Records from a data source:
----------

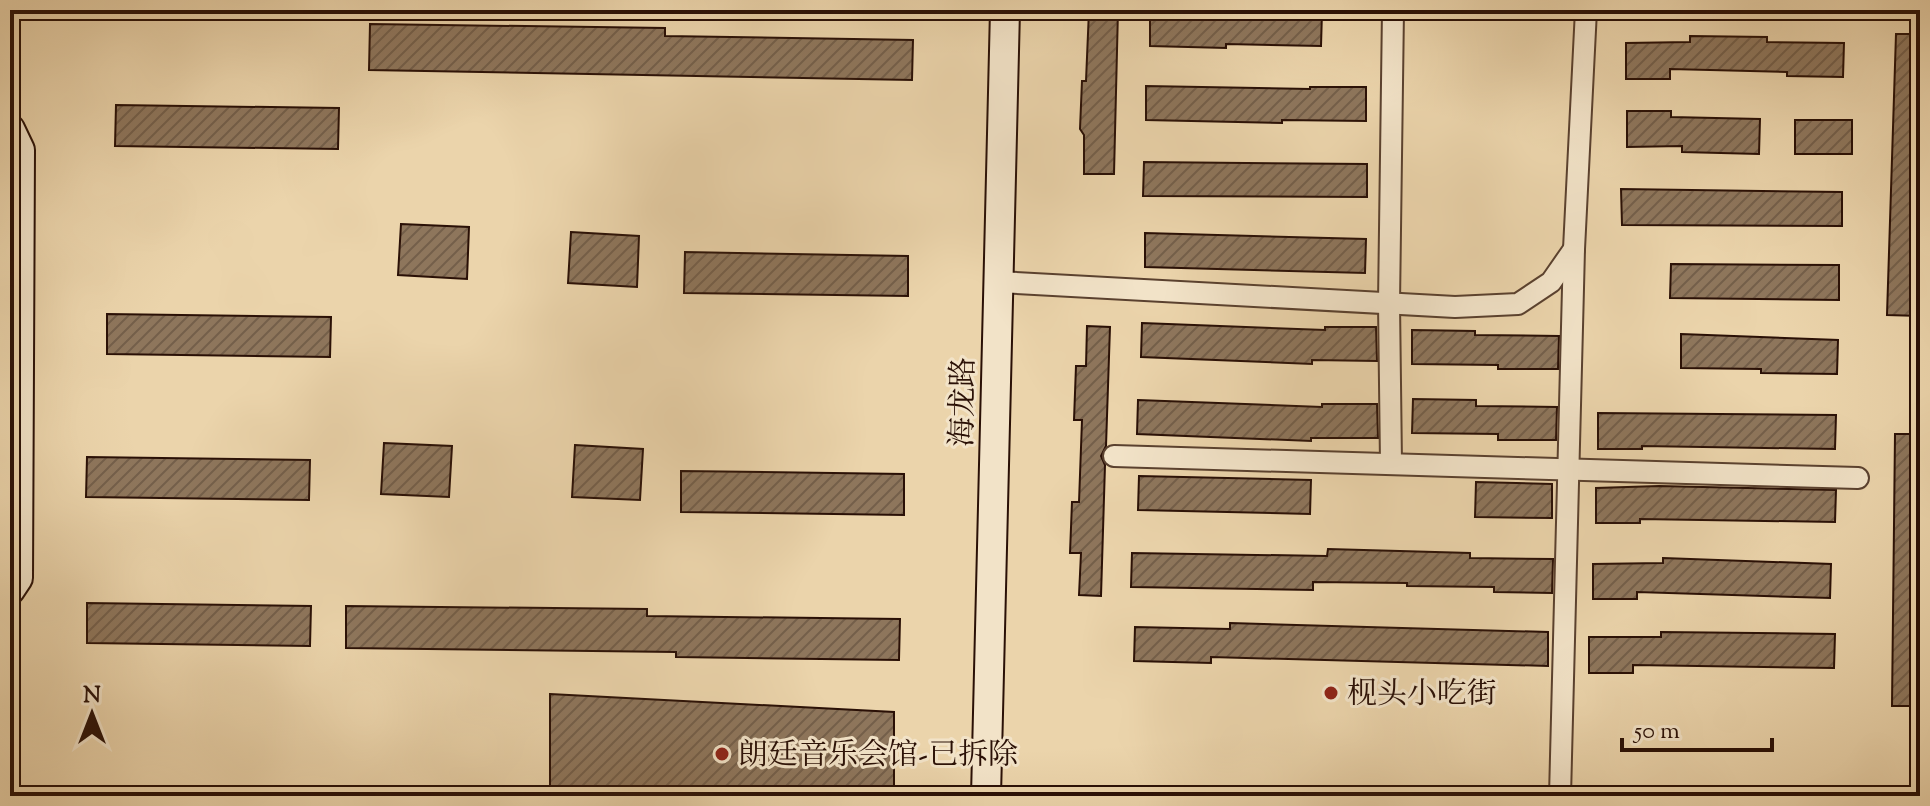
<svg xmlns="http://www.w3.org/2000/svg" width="1930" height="806" viewBox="0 0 1930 806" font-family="'Sorts Mill Goudy','Noto Serif SC',serif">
  <defs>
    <pattern id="building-hatch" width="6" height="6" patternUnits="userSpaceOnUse" patternTransform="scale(2)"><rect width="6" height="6" fill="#8e765c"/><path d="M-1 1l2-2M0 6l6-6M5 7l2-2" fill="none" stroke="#745f4a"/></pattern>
  </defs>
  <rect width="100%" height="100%" fill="#ebd4ab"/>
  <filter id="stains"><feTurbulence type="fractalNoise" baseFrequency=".0025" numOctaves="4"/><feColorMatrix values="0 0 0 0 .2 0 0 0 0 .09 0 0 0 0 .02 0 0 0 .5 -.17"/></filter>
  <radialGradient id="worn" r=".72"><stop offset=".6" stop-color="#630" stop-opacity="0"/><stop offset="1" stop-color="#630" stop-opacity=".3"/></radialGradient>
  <!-- building -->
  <g fill="url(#building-hatch)" stroke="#2a1006" stroke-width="2">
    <path d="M1089,10H1118L1114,174H1084V135L1080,129L1082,81H1086Z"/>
    <path d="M1246,10L1322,12L1321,46L1226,44V48L1150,46V12L1246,14Z"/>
    <path d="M370,24L665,28V36L913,40L912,80L369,70Z"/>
    <path d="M1896,34H1920V316L1887,315Z"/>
    <path d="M1690,36L1767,37V42L1844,43L1843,77L1787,76V72L1670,69V79H1626V43L1690,42Z"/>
    <path d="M1146,86L1310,89V87H1366V121L1282,120V123L1146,120Z"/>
    <path d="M116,105L339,108L338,149L115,146Z"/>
    <path d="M1627,111H1671V117L1760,119L1759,154L1682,152V146L1627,147Z"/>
    <rect x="1795" y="120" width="57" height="34"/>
    <path d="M1144,162L1367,164V197L1143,196Z"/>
    <path d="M1621,189L1842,192V226L1622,225Z"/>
    <path d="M401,224L469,227L467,279L398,275Z"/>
    <path d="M571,232L639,236L637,287L568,283Z"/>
    <path d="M1145,233L1366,239L1365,273L1145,267Z"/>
    <path d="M685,252L908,256V296L684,293Z"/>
    <path d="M1671,264L1839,265V300L1670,298Z"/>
    <path d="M107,314L331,317L330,357L107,354Z"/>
    <path d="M1142,323L1325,330V327H1376L1377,361L1312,360V364L1141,357Z"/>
    <path d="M1087,326L1110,327L1106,446L1101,456L1105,465L1101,596L1079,595L1081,553H1070L1072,502H1079L1082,420H1074L1076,366H1086Z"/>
    <path d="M1412,330L1475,331V335L1559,336L1558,369H1498V365L1412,364Z"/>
    <path d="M1681,334L1838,340L1837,374L1761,373V369L1681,368Z"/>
    <path d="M1413,399L1476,400V406L1557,407L1556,440H1498V434L1412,433Z"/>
    <path d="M1138,400L1322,407V404H1377L1378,438H1311V441L1137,434Z"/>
    <path d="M1598,413L1836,415L1835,449L1642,446V449H1598Z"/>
    <path d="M1895,434H1920V706H1892Z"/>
    <path d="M384,443L452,446L449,497L381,494Z"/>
    <path d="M575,445L643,449L640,500L572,497Z"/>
    <path d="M87,457L310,460L309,500L86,497Z"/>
    <path d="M681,471L904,474V515L681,512Z"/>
    <path d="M1139,476L1311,480L1310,514L1138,510Z"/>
    <path d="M1476,482L1552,484V518L1475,517Z"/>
    <path d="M1659,486L1836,490L1835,522L1640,519V523H1596V488Z"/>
    <path d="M1328,549L1470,553V558L1553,559L1552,593L1494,592V587L1407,586V583L1313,582V590L1131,587L1132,553L1327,556Z"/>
    <path d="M1663,558L1831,564L1830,598L1637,592V599H1593V564L1663,563Z"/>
    <path d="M87,603L311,606L310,646L87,643Z"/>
    <path d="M346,606L647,609V616L900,619L899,660L676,657V652L346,648Z"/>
    <path d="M1230,623L1548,632V666L1211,657V663L1134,661L1135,627L1230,629Z"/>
    <path d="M1661,632L1835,634L1834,668L1633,665V673H1589V637H1661Z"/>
    <path d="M550,694L894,712V796H550Z"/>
  </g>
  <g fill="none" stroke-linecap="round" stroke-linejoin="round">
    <!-- street casing -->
    <g stroke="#5a412f" stroke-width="24">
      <g id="street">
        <path d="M999,282L1455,307L1518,304L1551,282L1574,249"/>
        <path d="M1114,456L1858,478"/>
        <path d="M1391,464L1389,303L1393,10"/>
        <path d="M1560,796L1574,249L1586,10"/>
      </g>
    </g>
    <!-- secondary casing -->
    <g stroke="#2a1006" stroke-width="32">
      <g id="secondary">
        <path d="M10,129L20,150L18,578L10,590"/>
        <path d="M986,796L1005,10"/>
      </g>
    </g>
    <!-- street -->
    <use href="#street" stroke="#f2e3c8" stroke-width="20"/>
    <!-- secondary -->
    <use href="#secondary" stroke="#f2e3c8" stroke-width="28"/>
  </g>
  <!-- markers -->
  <g fill="#8f2418" stroke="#f2e3c8" stroke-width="3">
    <circle cx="1331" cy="693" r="8"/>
    <circle cx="722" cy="754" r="8"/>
  </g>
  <g text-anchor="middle" stroke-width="6" stroke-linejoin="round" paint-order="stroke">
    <!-- street labels -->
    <g font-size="30" fill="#2a1006" stroke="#f2e3c8">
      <text transform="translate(962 402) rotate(-89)" y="10">海龙路</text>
    </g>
    <!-- poi labels -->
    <g font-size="30" fill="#2a1006" stroke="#f2e3c8" text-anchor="start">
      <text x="1347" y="703">枧头小吃街</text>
      <text x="738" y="764">朗廷音乐会馆-已拆除</text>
    </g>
  </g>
  <!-- margin -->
  <rect width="1930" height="806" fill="none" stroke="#ebd4ab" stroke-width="40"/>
  <rect x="12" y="12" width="1906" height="782" fill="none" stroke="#2a1006" stroke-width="4"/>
  <rect x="20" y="20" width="1890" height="766" fill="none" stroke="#2a1006" stroke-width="2"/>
  <!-- north arrow -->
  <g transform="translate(92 714)" stroke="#f2e3c8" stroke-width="6" paint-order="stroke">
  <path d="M0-6L14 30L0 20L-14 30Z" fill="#2a1006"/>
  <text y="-12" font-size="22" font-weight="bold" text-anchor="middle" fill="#2a1006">N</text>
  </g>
  <!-- scale -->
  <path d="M1622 738v12h150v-12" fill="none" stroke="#2a1006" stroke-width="4"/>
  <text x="1634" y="738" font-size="24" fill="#2a1006" stroke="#f2e3c8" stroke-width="6" paint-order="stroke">50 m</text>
  <rect width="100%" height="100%" filter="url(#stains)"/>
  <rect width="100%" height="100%" fill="url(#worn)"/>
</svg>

----------

• **Problem details**: What must be returned is only the number of lines in the records that hold the word "round".

• **Answer to this exercise**: 2